How to Spot It on Labels

On ingredient lists in the United States, you’ll see it written as “calcium sulfate.” In Europe, it goes by its E-number designation, E516. You may occasionally see it listed as “food-grade gypsum,” particularly on tofu packages imported from East Asia. Its natural mineral forms are called anhydrite (the dry form) and gypsum (the form that contains water molecules), but those names rarely appear on consumer food labels.

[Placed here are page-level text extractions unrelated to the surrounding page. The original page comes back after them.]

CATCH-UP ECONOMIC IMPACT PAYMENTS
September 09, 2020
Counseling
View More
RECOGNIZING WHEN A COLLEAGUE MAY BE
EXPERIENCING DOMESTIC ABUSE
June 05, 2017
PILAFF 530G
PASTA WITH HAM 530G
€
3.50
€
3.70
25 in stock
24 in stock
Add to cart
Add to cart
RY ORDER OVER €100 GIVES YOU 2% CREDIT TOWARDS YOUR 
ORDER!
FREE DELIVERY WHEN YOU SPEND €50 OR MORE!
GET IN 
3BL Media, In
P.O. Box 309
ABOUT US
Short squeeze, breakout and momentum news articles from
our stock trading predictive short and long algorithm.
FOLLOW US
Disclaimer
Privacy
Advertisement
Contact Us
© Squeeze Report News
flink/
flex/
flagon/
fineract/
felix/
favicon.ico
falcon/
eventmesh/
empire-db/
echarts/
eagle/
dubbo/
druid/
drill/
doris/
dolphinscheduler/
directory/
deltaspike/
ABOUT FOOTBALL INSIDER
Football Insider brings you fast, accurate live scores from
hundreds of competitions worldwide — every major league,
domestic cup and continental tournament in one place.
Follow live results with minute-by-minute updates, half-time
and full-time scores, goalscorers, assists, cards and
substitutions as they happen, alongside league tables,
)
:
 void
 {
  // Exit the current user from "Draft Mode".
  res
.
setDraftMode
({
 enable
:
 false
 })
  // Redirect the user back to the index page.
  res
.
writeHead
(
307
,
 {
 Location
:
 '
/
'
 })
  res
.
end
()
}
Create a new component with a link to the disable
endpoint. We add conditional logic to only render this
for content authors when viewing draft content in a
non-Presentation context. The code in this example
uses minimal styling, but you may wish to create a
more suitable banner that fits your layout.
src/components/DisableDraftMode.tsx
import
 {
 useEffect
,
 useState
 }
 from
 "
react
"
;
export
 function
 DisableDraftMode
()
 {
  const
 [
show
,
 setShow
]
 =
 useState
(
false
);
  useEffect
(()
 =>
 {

It shows up most often on tofu, canned vegetables, enriched flour, some canned beans, certain cheeses, and baked goods. If you’re scanning a label and wondering why it’s there, it’s almost always serving as either a firming agent, a coagulant, or a calcium fortifier.

Safety Profile

Calcium sulfate has been used in food for centuries and has a clean safety record. The FDA lists it as Generally Recognized as Safe (GRAS) under Title 21 of the Code of Federal Regulations, section 184.1230. In Europe, the European Food Safety Authority re-evaluated E516 and concluded it poses no safety concern at reported use levels. EFSA found low acute toxicity, no concerns about cancer risk or genetic damage, and noted that typical dietary exposure falls far below the amount that would cause even mild digestive effects like loose stools (which only occurs at very high doses, around 300 mg per kilogram of body weight).

Because the safety margin is so wide, neither the FDA nor EFSA sets a numerical limit on acceptable daily intake. Both agencies classify it with an ADI of “not specified,” which in regulatory language means the substance is considered safe enough that setting a cap isn’t necessary.